Cette problématique disparait quand les analyses en sous-groupe sont intégrées dans le plan de contrôle strict du risque alpha global et on fait l’objet d’un calcul d’effectif spécifique. Leurs résultats sont alors décisionnels. Sans cette approche, les sous-groupes ne peuvent servir qu’à évaluer la généralisabilité du résultat de l’essai à l’ensemble des sous types de patients inclus dans l’essai avec l’aide exploratoire du test d’interaction.

Actuellement, ces limites méthodologiques sont de moins en moins prises en considération en dehors des cercles centrés sur la méthodologique, les statistiques et la régulation [3] . Une grande partie des résultats discutés dans les congrès médicaux par exemple sont issus de sous-groupes, en particulier dans l’optique de chercher à « personnaliser » au mieux les traitements (médecine de précision). Dans ces discussions les conséquences des décisions prises à tort, dû fait du hasard, ne sont en général pas considérées.

Dans un essai « négatif » (non concluant), les sous-groupes ne permettent pas de conclure à l’effet du traitement pour un sous-type de patients particulier, car il existe une inflation du risque alpha global lié à la multiplicité des comparaisons induites par les sous-groupes (souvent plusieurs dizaines, voire centaines).
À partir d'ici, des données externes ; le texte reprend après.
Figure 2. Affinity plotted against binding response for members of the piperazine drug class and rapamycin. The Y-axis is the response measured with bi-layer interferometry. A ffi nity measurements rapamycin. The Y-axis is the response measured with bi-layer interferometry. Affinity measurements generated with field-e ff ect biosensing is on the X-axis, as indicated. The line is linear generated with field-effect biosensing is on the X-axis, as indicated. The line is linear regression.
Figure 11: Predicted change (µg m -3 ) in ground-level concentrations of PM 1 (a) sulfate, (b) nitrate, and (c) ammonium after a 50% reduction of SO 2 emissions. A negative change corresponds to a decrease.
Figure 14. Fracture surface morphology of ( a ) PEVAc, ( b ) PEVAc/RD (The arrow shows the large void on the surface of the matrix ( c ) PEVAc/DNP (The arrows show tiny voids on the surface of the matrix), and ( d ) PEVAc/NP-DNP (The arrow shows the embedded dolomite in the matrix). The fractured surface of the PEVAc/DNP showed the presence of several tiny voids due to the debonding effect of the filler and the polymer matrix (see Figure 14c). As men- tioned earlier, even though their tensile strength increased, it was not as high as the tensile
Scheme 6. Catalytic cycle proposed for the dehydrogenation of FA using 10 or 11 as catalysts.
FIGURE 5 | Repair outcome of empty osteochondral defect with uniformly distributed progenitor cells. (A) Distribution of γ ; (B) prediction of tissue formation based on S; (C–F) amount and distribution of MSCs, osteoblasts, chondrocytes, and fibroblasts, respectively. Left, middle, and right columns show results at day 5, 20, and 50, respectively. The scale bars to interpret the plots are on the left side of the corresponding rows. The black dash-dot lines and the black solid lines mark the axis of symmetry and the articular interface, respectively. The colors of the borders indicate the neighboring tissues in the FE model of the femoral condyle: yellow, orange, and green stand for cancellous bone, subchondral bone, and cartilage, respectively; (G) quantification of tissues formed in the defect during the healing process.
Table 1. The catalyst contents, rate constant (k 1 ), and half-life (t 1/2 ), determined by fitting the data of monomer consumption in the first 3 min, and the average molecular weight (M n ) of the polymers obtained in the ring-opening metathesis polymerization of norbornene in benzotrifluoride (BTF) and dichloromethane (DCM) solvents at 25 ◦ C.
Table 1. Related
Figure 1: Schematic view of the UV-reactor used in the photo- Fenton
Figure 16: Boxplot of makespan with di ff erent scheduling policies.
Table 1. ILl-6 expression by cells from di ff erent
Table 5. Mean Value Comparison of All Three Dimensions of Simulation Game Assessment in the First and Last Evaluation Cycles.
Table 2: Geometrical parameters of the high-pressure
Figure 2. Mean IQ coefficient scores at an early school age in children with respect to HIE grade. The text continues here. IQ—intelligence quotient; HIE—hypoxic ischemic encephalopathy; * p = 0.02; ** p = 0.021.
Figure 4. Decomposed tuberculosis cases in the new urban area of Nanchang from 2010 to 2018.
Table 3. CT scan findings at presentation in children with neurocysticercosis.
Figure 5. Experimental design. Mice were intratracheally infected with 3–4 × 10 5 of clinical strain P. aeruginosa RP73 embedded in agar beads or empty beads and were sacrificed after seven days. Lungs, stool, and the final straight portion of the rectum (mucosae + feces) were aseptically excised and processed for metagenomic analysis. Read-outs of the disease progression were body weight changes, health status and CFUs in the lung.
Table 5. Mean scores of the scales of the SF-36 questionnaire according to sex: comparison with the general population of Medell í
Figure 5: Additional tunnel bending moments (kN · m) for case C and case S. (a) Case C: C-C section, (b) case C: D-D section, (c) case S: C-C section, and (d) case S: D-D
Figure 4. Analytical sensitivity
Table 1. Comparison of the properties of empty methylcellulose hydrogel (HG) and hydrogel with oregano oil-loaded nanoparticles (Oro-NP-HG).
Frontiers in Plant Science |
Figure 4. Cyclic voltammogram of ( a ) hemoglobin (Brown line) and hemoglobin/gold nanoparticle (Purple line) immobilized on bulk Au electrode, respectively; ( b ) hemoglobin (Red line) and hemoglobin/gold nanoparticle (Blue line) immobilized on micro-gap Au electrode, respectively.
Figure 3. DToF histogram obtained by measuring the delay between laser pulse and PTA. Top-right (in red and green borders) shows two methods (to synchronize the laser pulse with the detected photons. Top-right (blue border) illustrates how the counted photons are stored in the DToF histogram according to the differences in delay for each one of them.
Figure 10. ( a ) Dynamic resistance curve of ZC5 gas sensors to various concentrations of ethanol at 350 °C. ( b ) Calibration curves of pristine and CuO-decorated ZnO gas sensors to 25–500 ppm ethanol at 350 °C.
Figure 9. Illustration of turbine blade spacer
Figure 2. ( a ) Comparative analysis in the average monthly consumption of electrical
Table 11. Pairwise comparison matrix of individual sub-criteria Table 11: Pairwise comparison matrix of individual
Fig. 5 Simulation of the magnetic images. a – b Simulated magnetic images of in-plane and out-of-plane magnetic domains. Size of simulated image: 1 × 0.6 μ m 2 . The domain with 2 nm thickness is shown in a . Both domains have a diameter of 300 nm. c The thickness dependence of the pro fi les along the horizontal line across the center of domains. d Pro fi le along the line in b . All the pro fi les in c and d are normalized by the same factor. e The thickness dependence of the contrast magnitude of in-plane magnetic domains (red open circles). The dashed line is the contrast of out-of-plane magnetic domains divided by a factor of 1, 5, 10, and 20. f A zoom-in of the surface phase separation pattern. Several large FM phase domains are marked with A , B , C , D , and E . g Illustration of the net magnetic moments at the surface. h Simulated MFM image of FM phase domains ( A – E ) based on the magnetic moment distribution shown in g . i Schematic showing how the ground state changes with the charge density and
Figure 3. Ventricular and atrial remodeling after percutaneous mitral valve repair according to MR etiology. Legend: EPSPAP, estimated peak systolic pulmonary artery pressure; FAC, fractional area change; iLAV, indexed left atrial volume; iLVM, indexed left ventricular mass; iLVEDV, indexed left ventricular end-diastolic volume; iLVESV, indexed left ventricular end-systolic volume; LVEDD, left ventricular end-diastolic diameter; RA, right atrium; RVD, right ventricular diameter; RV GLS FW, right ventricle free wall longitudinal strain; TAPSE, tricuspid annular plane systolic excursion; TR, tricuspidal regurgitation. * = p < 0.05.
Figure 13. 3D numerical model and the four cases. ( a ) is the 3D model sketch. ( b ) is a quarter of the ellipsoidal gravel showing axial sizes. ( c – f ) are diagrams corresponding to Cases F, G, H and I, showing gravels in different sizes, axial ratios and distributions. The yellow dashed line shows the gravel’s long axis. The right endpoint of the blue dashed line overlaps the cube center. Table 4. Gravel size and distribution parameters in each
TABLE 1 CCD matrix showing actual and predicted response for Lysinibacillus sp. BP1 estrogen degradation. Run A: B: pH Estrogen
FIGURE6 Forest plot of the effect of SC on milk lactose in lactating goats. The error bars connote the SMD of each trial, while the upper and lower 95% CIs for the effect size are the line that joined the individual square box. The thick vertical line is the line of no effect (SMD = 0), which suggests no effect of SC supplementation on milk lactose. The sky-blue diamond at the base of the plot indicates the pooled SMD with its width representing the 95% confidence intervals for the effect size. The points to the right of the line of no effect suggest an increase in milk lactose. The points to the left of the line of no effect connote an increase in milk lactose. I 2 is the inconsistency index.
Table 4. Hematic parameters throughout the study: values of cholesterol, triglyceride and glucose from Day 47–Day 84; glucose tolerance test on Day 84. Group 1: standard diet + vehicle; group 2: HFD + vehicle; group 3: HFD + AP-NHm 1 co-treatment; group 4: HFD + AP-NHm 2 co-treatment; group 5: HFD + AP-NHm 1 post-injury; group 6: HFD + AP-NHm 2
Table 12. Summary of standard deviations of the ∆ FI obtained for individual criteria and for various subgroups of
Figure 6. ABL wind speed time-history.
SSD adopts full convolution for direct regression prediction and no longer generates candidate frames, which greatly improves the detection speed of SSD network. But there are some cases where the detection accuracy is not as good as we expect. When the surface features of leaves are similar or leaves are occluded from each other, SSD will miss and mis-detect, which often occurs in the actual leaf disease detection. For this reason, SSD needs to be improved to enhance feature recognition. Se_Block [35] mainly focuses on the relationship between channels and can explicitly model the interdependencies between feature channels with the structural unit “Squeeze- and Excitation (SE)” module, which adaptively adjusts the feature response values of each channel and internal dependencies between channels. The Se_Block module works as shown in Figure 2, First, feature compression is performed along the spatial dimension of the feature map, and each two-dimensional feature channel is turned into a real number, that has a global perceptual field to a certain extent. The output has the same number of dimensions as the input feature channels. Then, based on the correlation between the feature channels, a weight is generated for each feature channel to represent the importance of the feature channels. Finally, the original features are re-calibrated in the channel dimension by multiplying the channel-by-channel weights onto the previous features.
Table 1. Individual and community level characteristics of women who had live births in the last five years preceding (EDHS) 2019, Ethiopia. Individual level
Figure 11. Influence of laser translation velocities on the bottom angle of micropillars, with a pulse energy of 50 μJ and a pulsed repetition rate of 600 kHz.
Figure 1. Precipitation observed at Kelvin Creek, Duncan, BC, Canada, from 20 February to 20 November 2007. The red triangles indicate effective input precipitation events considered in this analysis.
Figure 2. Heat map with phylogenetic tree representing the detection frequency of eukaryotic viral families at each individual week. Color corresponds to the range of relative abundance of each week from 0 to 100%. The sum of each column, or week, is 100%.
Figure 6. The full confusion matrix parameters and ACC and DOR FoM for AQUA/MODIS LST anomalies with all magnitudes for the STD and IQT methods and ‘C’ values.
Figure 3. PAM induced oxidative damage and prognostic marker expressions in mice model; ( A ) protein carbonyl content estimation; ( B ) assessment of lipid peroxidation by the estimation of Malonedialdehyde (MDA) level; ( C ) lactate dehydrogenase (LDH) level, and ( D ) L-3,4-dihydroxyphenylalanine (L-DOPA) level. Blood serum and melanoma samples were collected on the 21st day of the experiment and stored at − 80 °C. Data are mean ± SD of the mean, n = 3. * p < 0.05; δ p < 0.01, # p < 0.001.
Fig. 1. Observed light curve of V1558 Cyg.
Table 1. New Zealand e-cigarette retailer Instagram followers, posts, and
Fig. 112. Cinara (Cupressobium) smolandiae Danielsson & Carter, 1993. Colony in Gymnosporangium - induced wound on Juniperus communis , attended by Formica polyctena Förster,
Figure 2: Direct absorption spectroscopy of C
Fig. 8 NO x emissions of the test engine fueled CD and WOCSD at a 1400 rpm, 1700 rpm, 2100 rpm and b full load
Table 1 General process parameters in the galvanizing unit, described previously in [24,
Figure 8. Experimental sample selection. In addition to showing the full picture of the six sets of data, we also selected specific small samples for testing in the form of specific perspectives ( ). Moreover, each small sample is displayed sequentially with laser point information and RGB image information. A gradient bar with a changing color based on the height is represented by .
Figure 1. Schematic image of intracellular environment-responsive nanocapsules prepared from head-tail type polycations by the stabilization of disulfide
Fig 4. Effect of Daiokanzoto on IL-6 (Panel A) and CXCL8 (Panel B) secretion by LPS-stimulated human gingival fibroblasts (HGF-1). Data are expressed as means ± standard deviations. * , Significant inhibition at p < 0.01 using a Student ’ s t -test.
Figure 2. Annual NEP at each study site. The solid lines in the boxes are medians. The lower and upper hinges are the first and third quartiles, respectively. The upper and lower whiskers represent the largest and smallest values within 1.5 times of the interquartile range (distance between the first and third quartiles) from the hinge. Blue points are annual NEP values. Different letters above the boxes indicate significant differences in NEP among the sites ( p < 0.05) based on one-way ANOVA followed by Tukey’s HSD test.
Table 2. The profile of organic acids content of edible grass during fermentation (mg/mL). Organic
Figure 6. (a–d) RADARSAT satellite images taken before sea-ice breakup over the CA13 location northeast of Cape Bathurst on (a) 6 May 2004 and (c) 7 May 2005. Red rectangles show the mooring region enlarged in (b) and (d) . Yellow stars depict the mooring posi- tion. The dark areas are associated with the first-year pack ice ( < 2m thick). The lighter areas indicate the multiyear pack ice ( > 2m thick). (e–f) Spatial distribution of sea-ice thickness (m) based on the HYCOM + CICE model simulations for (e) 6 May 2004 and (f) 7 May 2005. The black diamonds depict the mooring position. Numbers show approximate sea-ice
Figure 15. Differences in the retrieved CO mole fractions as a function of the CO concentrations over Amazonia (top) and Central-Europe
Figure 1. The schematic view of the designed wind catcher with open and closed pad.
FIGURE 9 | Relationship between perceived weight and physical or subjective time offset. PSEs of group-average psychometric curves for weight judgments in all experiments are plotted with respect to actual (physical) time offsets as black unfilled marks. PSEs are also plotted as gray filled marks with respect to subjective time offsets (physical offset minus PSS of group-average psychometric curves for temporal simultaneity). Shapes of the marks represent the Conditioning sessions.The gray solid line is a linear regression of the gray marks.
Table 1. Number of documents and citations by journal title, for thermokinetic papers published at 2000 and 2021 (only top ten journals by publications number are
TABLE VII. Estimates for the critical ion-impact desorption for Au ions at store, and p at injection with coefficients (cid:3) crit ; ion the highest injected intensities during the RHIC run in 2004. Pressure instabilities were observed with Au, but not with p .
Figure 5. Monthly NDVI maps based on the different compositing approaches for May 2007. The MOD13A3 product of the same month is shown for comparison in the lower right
[2] Cependant, lors de la conception de l’étude, les patients à inclure dans un essai ont été soigneusement déterminés en considérant qu’ils étaient tous susceptibles de bénéficier du traitement, et cela en se basant sur ce qui est connu de la physiopathologie et de la pharmacologie. Après avoir obtenu les résultats, partir à tâtons dans les analyses en sous-groupe pour celui des patients bénéficiant du traitement sera donc une démarche complètement exploratoire, non basée sur des hypothèses anticipées et post-hoc.